For Primo Levy, one of the most important voices that articulated the experience of the Holocaust through his writings, the brutality of his surroundings was depicted through the collapse of language. Not only was he, as an Italian with a very limited understanding of German suddenly stripped of his own language, but also as an intellectual he is thrown into an existence where words become almost meaningless. In “If This Is a Man/Survival in Auschwitz”, published in 1959, he describes the written signs in the latrines, mocking his reality. Levy quotes the German inscription, in rhyme, translating it as ‘After the latrine, before eating, wash your hands, do not forget’, and proceeding to comment on: “For many weeks I considered these warnings about hygiene a pure example of the Teutonic sense of humor…” (Primo Levy, If This Is a Man, 1959, in OW p.23)

But it’s his first encounter with the horrors of the camp that clarify the inability of words to make sense anymore: “Then for the first time we became aware that our language lacks words to express this offense, the demolition of a man.” (p. 22)

It wasn’t just the language used by humans to interact with other humans that collapsed in the Holocaust. For many, the sacred words that connect humanity with the Divine completely lost their meaning, no longer trusted. The role of prayer in those dark days, in the larger complex framework of understanding the religious mindset at work, especially under duress and harsh conditions, is a vast topic in itself. Here too, silence often prevailed. Where praises to God and pleas for supplication were once the daily murmurings of many, they were often replaced with the Bible describes as ‘Thinnest sound of silence.’(Kings I 19:12)

The failure of liturgy and religious faith to give meaning to the experience of the Holocaust is one of the key places, I believe, where the role of language and its failures to supply support is most central.

What does it take to survive? What are the essential ingredients of human dignity and being that enable one person to hold on to life while others falter?  What role do words, does language, mundane and secular or divine and sacred, play in the construction or the deconstruction of a human being?  This is a topic I’d like to explore further.

Primo Levy, whose words did so much to make sense of the senseless writes about both words and actions as the core conduits for survival. He describes those words in the latrine, and how he later understood the horrid humor to be vital advice. For him, the daily routine of cleanliness, despite its useless results, was in itself a human duty, an essential holding on to human dignity.

“To survive” he wrote,  “we must force ourselves to save at least the skeleton, the scaffolding, the form of civilization.” (p. 24)
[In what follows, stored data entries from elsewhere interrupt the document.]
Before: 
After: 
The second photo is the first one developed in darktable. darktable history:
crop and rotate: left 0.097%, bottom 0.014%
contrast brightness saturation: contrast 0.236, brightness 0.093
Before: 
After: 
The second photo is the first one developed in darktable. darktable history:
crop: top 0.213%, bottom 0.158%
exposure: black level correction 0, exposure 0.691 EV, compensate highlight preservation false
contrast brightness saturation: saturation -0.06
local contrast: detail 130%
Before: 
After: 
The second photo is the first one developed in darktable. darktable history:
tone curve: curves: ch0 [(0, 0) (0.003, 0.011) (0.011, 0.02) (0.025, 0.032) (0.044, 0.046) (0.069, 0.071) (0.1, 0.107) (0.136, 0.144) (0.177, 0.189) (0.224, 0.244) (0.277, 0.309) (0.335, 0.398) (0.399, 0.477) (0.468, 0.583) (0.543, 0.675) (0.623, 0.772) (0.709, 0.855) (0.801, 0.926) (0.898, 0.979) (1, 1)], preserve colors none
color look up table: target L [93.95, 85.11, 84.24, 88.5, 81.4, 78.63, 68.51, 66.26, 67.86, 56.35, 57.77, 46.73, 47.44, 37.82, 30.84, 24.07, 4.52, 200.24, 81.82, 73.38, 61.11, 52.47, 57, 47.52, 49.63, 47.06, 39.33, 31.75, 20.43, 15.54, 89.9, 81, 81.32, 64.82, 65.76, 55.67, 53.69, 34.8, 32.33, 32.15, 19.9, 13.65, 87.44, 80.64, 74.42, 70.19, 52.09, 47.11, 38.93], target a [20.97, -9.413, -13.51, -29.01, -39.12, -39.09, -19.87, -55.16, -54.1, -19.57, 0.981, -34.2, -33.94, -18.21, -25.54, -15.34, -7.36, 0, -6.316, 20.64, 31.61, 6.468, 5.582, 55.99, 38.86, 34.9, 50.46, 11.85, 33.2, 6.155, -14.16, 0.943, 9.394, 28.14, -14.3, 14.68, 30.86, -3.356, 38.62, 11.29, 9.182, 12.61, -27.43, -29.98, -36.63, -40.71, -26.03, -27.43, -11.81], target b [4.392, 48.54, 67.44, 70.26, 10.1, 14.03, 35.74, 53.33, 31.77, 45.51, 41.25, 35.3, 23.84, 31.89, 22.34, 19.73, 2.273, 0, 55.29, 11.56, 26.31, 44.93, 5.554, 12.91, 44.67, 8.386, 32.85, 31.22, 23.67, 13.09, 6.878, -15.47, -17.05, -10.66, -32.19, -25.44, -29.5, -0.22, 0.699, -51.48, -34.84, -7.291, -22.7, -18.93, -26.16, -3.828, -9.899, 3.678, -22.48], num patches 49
2 thoughts to “The Betrayal of Language/Thinking about the Holocaust (1)

  • Igael

    fascinating. indeed language betrayed us.  Jean François Lyotard wrote that it was an earthquake which destroys not
    merely lives, buildings and objects, but also the instruments used to
    measure directly or indirectly, making the event impossible to quantify. Also the work of Boaz Noiman (SP?) Space,Body Language of the Nazi regime is beyond brilliant, dont know you you read it.

  • Janie Grackin

    My first visit to Berlin this past spring had an air of celebration to it, and, certainly, exciting and joyous experiences …….. until I boarded a train for the journey to Nurenberg.  Suddenly, I was  JEW, alone, on a train in Germany.  One of the first places I saw from the window was a concentration camp, and I spent several hours thinking about the journey of our ancestors.